Japan should remain committed to lifting millions of people around the world out of poverty and not be shortsighted about foreign aid even though it is under budget constraints, a top executive of the World Bank said.
“Given the size of the Japanese economy, the outside world does not understand budget constraints,” Praful Patel, the World Bank’s vice president for South Asia, said in an interview this week.
As part of efforts to trim spending to reduce the burden on the debt-ridden state finances, Japan has slashed its official development assistance for the eighth straight year through fiscal 2007.
Patel, who made a two-day visit to Japan through Tuesday, said he hopes Tokyo will reverse its declining trend in ODA, saying Japan should continue to play a leading role in assisting developing countries, including those in South Asia.

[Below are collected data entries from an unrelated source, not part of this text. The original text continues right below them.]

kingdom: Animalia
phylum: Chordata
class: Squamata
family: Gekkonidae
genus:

He said that continuing to provide aid to South Asia will serve Japan’s interests as well, citing benefits for the private sector.
“The fastest growing region in the world is South Asia, with the fastest growing consumer population, or middle-class,” he said. The World Bank projects the Indian economy, the largest in the region, to grow at 9 percent in 2007.
The almost 400 million Indian people will increase demand for consumer products, including those made by Japanese firms, Patel said.
“It will be a huge market opportunity,” he added.
Boosting foreign aid to South Asia will also help stem the growth of extremism and terrorism, and eventually lead to ensuring stability and peace in the region, the World Bank executive said.
In addition, the region is geopolitically important for Japan, he said. The sealane that runs through the Indian Ocean needs to be safe and open for the Japanese economy, he pointed out.
Thanks to foreign aid by Japan and other donor countries, as well as multilateral aid organizations, South Asian countries have seen remarkable progress in reducing poverty recently, Petal said.